The problem: Transcribe the records below exactly as they appear, omitting any pictures.

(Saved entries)
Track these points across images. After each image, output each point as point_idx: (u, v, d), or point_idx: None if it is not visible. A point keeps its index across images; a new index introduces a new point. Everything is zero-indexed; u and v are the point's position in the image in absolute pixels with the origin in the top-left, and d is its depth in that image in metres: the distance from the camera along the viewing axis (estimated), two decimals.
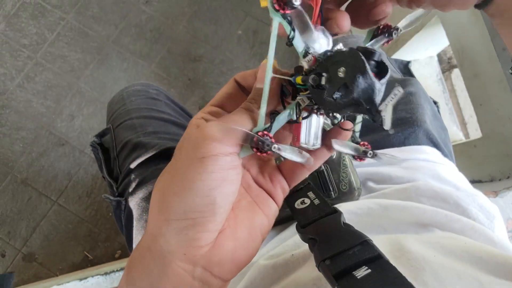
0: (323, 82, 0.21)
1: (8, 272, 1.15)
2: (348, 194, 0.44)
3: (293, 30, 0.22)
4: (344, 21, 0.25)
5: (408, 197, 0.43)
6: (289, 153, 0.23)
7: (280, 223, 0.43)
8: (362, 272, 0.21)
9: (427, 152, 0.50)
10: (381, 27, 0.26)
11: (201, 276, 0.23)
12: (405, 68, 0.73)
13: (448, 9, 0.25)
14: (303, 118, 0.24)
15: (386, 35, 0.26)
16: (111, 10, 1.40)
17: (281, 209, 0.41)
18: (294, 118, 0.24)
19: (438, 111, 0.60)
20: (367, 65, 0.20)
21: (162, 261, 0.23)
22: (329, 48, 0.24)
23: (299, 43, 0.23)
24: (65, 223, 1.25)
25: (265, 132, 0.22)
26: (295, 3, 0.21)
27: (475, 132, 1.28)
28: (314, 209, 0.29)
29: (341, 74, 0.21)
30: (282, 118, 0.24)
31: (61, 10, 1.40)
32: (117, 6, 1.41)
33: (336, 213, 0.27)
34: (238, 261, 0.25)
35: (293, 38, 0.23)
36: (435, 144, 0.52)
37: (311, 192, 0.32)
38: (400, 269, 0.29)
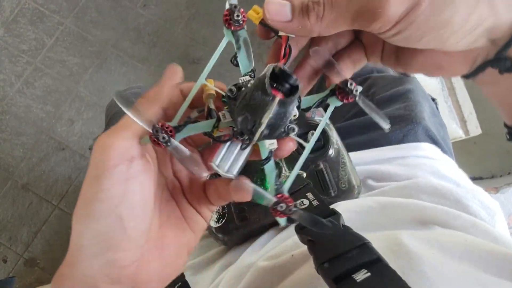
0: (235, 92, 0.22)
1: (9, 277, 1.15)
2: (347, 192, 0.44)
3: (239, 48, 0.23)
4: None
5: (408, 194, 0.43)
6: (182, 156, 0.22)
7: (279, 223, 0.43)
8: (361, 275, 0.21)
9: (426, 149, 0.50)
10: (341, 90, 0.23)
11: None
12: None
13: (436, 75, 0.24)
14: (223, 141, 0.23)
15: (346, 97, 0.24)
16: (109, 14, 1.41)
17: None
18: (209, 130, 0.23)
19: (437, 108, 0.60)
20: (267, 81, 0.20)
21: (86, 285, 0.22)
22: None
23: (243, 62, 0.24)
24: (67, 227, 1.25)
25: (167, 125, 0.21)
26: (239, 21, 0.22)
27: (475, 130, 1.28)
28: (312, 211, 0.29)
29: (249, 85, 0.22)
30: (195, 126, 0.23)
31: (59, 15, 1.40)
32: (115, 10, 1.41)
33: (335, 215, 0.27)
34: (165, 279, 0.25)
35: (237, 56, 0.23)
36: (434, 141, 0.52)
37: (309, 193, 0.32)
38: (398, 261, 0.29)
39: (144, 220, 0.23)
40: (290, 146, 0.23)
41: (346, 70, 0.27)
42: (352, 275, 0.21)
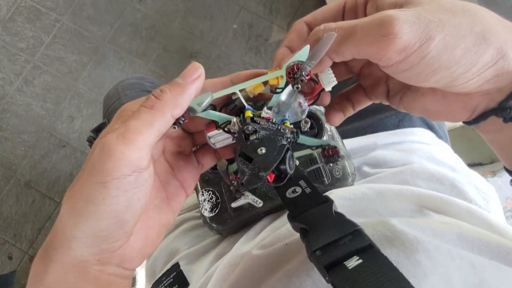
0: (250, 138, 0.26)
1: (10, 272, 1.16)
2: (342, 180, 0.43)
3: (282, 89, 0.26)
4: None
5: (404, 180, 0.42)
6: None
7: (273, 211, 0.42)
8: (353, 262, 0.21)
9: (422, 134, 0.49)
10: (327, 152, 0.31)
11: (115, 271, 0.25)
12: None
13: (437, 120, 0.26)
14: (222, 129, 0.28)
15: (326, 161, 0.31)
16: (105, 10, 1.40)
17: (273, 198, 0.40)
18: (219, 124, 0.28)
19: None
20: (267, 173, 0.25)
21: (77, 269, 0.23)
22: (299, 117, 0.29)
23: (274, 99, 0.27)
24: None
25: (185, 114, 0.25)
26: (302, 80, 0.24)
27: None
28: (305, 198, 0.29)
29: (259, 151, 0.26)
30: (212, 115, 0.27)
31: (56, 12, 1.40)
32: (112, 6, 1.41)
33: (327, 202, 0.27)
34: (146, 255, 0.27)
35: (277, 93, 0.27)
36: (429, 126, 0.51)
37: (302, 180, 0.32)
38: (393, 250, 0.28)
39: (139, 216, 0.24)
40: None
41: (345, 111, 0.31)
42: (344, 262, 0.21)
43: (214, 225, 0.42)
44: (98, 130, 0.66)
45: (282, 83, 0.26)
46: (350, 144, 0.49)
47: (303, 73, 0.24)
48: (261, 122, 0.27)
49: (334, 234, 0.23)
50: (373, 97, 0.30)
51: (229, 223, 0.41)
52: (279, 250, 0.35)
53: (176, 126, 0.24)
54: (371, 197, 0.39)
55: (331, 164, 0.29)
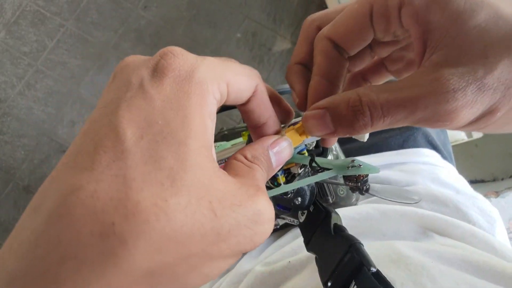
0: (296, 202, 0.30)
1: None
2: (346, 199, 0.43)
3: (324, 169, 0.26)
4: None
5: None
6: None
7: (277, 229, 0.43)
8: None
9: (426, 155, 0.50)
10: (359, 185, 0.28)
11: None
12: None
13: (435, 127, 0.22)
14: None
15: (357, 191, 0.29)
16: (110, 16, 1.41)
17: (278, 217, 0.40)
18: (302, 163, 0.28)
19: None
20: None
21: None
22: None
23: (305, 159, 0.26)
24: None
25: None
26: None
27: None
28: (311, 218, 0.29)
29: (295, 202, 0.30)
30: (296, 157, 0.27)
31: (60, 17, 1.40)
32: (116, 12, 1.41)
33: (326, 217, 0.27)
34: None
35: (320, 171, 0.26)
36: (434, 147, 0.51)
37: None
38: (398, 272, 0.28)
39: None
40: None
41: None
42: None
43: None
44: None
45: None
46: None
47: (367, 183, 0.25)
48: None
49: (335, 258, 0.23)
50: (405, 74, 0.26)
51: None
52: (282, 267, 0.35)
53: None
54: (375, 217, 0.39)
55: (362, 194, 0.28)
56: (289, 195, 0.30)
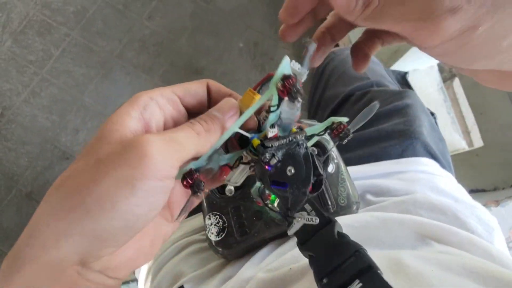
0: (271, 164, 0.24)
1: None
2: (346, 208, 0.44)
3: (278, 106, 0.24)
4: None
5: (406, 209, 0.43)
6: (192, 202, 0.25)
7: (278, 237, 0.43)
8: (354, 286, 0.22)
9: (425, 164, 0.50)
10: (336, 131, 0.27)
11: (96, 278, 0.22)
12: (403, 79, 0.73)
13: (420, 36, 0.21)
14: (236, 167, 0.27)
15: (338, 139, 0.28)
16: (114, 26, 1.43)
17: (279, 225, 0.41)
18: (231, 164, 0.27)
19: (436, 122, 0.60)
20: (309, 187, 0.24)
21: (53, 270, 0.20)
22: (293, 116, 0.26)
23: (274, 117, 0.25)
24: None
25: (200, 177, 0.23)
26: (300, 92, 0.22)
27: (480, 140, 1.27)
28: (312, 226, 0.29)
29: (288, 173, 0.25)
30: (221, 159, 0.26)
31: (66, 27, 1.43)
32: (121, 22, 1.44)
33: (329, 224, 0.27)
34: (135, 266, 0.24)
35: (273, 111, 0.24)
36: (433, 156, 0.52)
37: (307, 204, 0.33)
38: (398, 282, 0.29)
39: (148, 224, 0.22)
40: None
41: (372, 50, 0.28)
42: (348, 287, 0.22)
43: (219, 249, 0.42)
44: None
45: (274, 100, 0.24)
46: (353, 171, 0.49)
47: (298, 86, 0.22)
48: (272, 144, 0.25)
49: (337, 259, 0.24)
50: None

Result for this exercise:
Track these points across images. After each image, output each point as point_idx: (u, v, d), or point_idx: None if it is not visible. A point keeps its index across images; a new index introduces a new point. Everything is zero-indexed; u and v are the point's position in the image in absolute pixels with the origin in the top-left, and d is its depth in that image in metres: the distance from the camera along the viewing axis (estimated), two decimals.
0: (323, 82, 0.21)
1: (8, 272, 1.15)
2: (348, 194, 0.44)
3: (293, 30, 0.22)
4: (344, 21, 0.25)
5: (408, 197, 0.43)
6: (289, 153, 0.23)
7: (280, 223, 0.43)
8: (362, 272, 0.21)
9: (427, 152, 0.50)
10: (381, 27, 0.26)
11: (201, 276, 0.23)
12: (405, 68, 0.73)
13: (448, 9, 0.25)
14: (303, 118, 0.24)
15: (386, 35, 0.26)
16: (111, 10, 1.40)
17: (281, 209, 0.41)
18: (294, 118, 0.24)
19: (438, 111, 0.60)
20: (367, 65, 0.20)
21: (162, 261, 0.23)
22: (329, 48, 0.24)
23: (299, 43, 0.23)
24: (65, 223, 1.25)
25: (265, 132, 0.22)
26: (295, 3, 0.21)
27: (475, 132, 1.28)
28: (314, 209, 0.29)
29: (341, 74, 0.21)
30: (282, 118, 0.24)
31: (61, 10, 1.40)
32: (117, 6, 1.41)
33: (336, 213, 0.27)
34: (238, 261, 0.25)
35: (293, 38, 0.23)
36: (435, 144, 0.52)
37: (311, 192, 0.32)
38: (400, 269, 0.29)
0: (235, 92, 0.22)
1: (9, 277, 1.15)
2: (347, 192, 0.44)
3: (239, 48, 0.23)
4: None
5: (408, 194, 0.43)
6: (182, 156, 0.22)
7: (279, 223, 0.43)
8: (361, 275, 0.21)
9: (426, 149, 0.50)
10: (341, 90, 0.23)
11: None
12: None
13: (436, 75, 0.24)
14: (223, 141, 0.23)
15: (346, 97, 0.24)
16: (109, 14, 1.41)
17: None
18: (209, 130, 0.23)
19: (437, 108, 0.60)
20: (267, 81, 0.20)
21: (86, 285, 0.22)
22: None
23: (243, 62, 0.24)
24: (67, 227, 1.25)
25: (167, 125, 0.21)
26: (239, 21, 0.22)
27: (475, 130, 1.28)
28: (312, 211, 0.29)
29: (249, 85, 0.22)
30: (195, 126, 0.23)
31: (59, 15, 1.40)
32: (115, 10, 1.41)
33: (335, 215, 0.27)
34: (165, 279, 0.25)
35: (237, 56, 0.23)
36: (434, 141, 0.52)
37: (309, 193, 0.32)
38: (398, 261, 0.29)
39: (144, 220, 0.23)
40: (290, 146, 0.23)
41: (346, 70, 0.27)
42: (352, 275, 0.21)
0: (250, 138, 0.26)
1: (10, 272, 1.16)
2: (342, 180, 0.43)
3: (282, 89, 0.26)
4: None
5: (404, 180, 0.42)
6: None
7: (273, 211, 0.42)
8: (353, 262, 0.21)
9: (422, 134, 0.49)
10: (327, 152, 0.31)
11: (115, 271, 0.25)
12: None
13: (437, 120, 0.26)
14: (222, 129, 0.28)
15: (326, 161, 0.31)
16: (105, 10, 1.40)
17: (273, 198, 0.40)
18: (219, 124, 0.28)
19: None
20: (267, 173, 0.25)
21: (77, 269, 0.23)
22: (299, 117, 0.29)
23: (274, 99, 0.27)
24: None
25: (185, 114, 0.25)
26: (302, 80, 0.24)
27: None
28: (305, 198, 0.29)
29: (259, 151, 0.26)
30: (212, 115, 0.27)
31: (56, 12, 1.40)
32: (112, 6, 1.41)
33: (327, 202, 0.27)
34: (146, 255, 0.27)
35: (277, 93, 0.27)
36: (429, 126, 0.51)
37: (302, 180, 0.32)
38: (393, 250, 0.28)
39: (139, 216, 0.24)
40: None
41: (345, 111, 0.31)
42: (344, 262, 0.21)
43: (214, 225, 0.42)
44: (98, 130, 0.66)
45: (282, 83, 0.26)
46: (350, 144, 0.49)
47: (303, 73, 0.24)
48: (261, 122, 0.27)
49: (334, 234, 0.23)
50: (373, 97, 0.30)
51: (229, 223, 0.41)
52: (279, 250, 0.35)
53: (176, 126, 0.24)
54: (371, 197, 0.39)
55: (331, 164, 0.29)
0: (296, 202, 0.30)
1: None
2: (346, 199, 0.43)
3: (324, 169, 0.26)
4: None
5: None
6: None
7: (277, 229, 0.43)
8: None
9: (426, 155, 0.50)
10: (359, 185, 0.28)
11: None
12: None
13: (435, 127, 0.22)
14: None
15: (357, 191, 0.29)
16: (110, 16, 1.41)
17: (278, 217, 0.40)
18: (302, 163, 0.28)
19: None
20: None
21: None
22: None
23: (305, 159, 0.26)
24: None
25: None
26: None
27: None
28: (311, 218, 0.29)
29: (295, 202, 0.30)
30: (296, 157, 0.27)
31: (60, 17, 1.40)
32: (116, 12, 1.41)
33: (326, 217, 0.27)
34: None
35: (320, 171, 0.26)
36: (434, 147, 0.51)
37: None
38: (398, 272, 0.28)
39: None
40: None
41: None
42: None
43: None
44: None
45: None
46: None
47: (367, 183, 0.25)
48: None
49: (335, 258, 0.23)
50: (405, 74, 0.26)
51: None
52: (282, 267, 0.35)
53: None
54: (375, 217, 0.39)
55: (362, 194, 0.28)
56: (289, 195, 0.30)
0: (271, 164, 0.24)
1: None
2: (346, 208, 0.44)
3: (278, 106, 0.24)
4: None
5: (406, 209, 0.43)
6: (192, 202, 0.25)
7: (278, 237, 0.43)
8: (354, 286, 0.22)
9: (425, 164, 0.50)
10: (336, 131, 0.27)
11: (96, 278, 0.22)
12: (403, 79, 0.73)
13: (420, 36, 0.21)
14: (236, 167, 0.27)
15: (338, 139, 0.28)
16: (114, 26, 1.43)
17: (279, 225, 0.41)
18: (231, 164, 0.27)
19: (436, 122, 0.60)
20: (309, 187, 0.24)
21: (53, 270, 0.20)
22: (293, 116, 0.26)
23: (274, 117, 0.25)
24: None
25: (200, 177, 0.23)
26: (300, 92, 0.22)
27: (480, 140, 1.27)
28: (312, 226, 0.29)
29: (288, 173, 0.25)
30: (221, 159, 0.26)
31: (66, 27, 1.43)
32: (121, 22, 1.44)
33: (329, 224, 0.27)
34: (135, 266, 0.24)
35: (273, 111, 0.24)
36: (433, 156, 0.52)
37: (307, 204, 0.33)
38: (398, 282, 0.29)
39: (148, 224, 0.22)
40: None
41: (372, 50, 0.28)
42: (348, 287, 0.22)
43: (219, 249, 0.42)
44: None
45: (274, 100, 0.24)
46: (353, 171, 0.49)
47: (298, 86, 0.22)
48: (272, 144, 0.25)
49: (337, 259, 0.24)
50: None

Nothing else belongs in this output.